Related to this, the temperature data for several of the 2013 season fatalities shows they were preceded by several days of temperatures that held near freezing. Many important details about the incidents are not known but it does appear likely that ice in these circumstances may slowly thaw.
The following graph from Ashton's paper Thin Ice Growth shows reality against the calculated estimate. The upper three lines are the Stephan Solution with adjustment factors of 0.5, 0.7 and 1.0. The lower three lines are for the Ashton approach with the lines representing different values of the bulk heat transfer coefficient from ice top surface to air well above the ice (Hia). I used a value of Hia of 20 in making the graphs shown above as that best represents the empirical data. This is based on conditions similar to the St Lawrence River. If the area you are interested in is less windy, expect slower ice growth. (December-January winds on the St Lawrence River average about 9 mph with average gusts at 22).
Most of the data falls within a factor of 2 the predicted value at Hia=20. The extreme cases at low thicknesses (1/4" thick, red arrow) that freeze faster than the average by nearly 10 times. This may well be a situation where the temperature is slightly below freezing and radiaitional cooling is the main cooling mechanism.

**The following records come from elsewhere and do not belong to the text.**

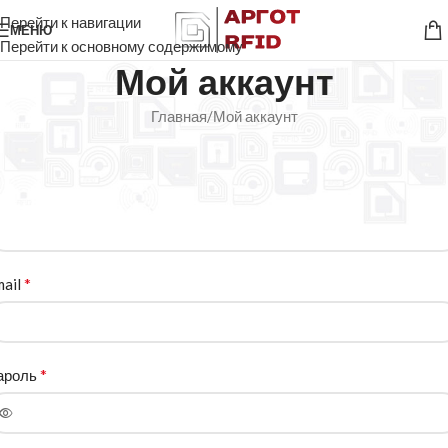
Перейти к навигации
МЕНЮ
Перейти к основному содержимому
Мой аккаунт
Главная
Мой аккаунт
егистрация
*
мя пользователя
*
mail
*
ароль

The blue arrows point to growth rates that are slower than typical. Sunny weather , calm winds, cloudy skys or snow are possible contributors to this.
For a more specific look at growth of thin ice (less than a couple of inches) have a look at Marten Ajne's book Ice Physics for Recreational Ice-Users. It gives the following rules of thumb for thin ice growth in snow free conditions:
The sum of:
- 0.05mm/h for every negative degree (C) of air temperature
- 0.02 mm/hr for times the product of wind speed (m/s) and negative air temperature
- 0.7 mm/hr for 100% clear skies and nothing for full clouds.

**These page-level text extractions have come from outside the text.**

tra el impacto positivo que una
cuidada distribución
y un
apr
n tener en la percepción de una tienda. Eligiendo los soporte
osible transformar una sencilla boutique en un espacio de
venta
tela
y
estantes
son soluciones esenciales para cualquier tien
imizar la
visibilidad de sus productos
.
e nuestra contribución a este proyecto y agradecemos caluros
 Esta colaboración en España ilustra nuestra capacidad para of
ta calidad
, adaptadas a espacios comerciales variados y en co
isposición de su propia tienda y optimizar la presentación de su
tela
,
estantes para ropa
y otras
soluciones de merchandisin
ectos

For example if the temperature is 32 degrees, there is no wind and the sky is clear about 1/3 of an inch will form overnight (12 hours) as a result of radiational cooling alone. If the sky is cloudy and calm the temperature will have to be about 7 degrees (F) to grow 1/3" of ice in 12 hours. If it is cloudy and there is a 10 mph wind the temperature will have to be 27 degrees to grow 1/3" of ice in 12 hours. This assumes there is a layer of ice on the water that is thick enough to fend off the 10 mph wind. If you have clear skys, cold temperatures (15 deg) and wind (15 mph) this method preducts about 1.8" of ice will grow in 12 hours.
Both the Ashton and Ajne approaches are easiest to use if you put the algorthims in a spreadsheet. Click here for a spreadsheet set up for the Ajne approach (in .ods format-OpenOffice).
Click here for an Excel ( .xls) version
For a more substantial discussion of this and other dynamic processes on ice I highly recommend a copy of Ice physics for recreational ice-users by Mårten Ajne. If you have read this far in this article you should have a copy of his book.
Click Here for a bit more insight into the role of different factors on thin ice growth from Marten Ajne.
Click here to see George Ashton's paper: Thin Ice Growth. It was published in WATER RESOURCES RESEARCH,VOL. 25, No 3, Pages 564-566, March 1989.
For a look at Jan-Erik Gustafsson's forecast method skating ice, see the January 24, 2012 Blog entry or go directly to his North American Forecast Site.
Click here for more info on bearing strength.
Note: This page was rewritten in May of 2012 and edited last on 9/12/2013
PS 12/16/2013: A popular ice growth chart found on FishingVermont.net is within rounding error of the Ashton numbers for everything except temperatures below 10 degrees combined with starting from thin ice where it predicts somewhat higher one day growth than the Ashton formula.